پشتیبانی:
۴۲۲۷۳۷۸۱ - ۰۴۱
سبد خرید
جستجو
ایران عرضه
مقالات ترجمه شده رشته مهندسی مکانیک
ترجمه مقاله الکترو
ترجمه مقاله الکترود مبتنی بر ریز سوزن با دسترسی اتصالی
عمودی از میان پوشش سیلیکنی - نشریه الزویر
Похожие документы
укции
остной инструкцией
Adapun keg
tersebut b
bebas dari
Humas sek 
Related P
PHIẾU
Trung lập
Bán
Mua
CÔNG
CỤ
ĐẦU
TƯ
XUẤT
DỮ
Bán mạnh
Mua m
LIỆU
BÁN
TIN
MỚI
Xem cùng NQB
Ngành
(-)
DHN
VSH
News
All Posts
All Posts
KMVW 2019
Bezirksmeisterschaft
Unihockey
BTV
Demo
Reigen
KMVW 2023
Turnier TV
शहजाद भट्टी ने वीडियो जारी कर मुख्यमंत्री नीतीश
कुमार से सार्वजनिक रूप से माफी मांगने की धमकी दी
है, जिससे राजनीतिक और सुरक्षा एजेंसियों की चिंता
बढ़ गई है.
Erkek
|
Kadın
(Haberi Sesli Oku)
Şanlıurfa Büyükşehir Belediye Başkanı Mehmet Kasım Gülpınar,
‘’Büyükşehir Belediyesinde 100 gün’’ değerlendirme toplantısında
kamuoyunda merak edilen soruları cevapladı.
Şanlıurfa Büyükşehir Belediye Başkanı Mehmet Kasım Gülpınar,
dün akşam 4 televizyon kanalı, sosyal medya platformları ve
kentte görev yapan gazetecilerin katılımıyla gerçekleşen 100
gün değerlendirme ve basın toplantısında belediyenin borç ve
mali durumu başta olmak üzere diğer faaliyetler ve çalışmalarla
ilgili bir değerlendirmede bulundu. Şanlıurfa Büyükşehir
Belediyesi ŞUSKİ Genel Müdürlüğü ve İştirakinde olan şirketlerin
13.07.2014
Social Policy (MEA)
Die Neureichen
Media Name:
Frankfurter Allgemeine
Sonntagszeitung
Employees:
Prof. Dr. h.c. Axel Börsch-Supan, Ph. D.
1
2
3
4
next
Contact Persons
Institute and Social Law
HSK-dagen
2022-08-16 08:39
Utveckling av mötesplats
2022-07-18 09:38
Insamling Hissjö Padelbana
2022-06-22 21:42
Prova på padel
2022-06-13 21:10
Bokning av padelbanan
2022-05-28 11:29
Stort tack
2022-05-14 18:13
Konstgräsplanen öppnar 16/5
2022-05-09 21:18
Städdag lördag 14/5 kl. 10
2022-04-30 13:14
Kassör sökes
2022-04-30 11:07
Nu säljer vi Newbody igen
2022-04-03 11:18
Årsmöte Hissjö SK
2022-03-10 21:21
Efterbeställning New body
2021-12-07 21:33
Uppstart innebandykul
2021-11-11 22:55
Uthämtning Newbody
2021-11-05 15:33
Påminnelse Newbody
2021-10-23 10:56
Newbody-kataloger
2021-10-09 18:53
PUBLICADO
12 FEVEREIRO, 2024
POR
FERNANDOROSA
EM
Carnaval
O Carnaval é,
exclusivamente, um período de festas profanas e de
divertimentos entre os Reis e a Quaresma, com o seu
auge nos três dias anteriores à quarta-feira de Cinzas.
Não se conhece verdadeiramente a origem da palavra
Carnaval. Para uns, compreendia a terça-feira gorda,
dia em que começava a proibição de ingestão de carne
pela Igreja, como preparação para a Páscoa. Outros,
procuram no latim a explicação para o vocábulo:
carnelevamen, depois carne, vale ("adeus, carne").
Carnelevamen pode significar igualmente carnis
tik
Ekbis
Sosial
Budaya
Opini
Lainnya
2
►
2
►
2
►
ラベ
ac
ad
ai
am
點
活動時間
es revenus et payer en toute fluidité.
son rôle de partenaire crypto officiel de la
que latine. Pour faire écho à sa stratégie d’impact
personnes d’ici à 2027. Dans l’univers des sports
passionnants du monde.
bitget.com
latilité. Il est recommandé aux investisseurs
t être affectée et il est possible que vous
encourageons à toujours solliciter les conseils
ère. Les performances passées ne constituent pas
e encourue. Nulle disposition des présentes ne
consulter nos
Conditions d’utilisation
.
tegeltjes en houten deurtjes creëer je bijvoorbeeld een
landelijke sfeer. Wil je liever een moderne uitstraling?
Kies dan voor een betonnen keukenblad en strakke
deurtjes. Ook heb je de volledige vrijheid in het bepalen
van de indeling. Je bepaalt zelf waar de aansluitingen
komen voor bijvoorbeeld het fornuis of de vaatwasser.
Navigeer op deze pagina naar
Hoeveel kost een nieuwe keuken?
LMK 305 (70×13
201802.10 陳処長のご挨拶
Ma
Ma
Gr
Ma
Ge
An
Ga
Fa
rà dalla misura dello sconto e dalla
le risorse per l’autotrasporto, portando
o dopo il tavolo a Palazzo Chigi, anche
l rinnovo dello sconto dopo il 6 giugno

__What to do__
Print, from the entries above, the line with "Prof. Dr. h.c. Axel Börsch-Supan, Ph. D.", the line with "2022-04-03 11:18" and all lines between them, exactly and with nothing else.

__Response__
Prof. Dr. h.c. Axel Börsch-Supan, Ph. D.
1
2
3
4
next
Contact Persons
Institute and Social Law
HSK-dagen
2022-08-16 08:39
Utveckling av mötesplats
2022-07-18 09:38
Insamling Hissjö Padelbana
2022-06-22 21:42
Prova på padel
2022-06-13 21:10
Bokning av padelbanan
2022-05-28 11:29
Stort tack
2022-05-14 18:13
Konstgräsplanen öppnar 16/5
2022-05-09 21:18
Städdag lördag 14/5 kl. 10
2022-04-30 13:14
Kassör sökes
2022-04-30 11:07
Nu säljer vi Newbody igen
2022-04-03 11:18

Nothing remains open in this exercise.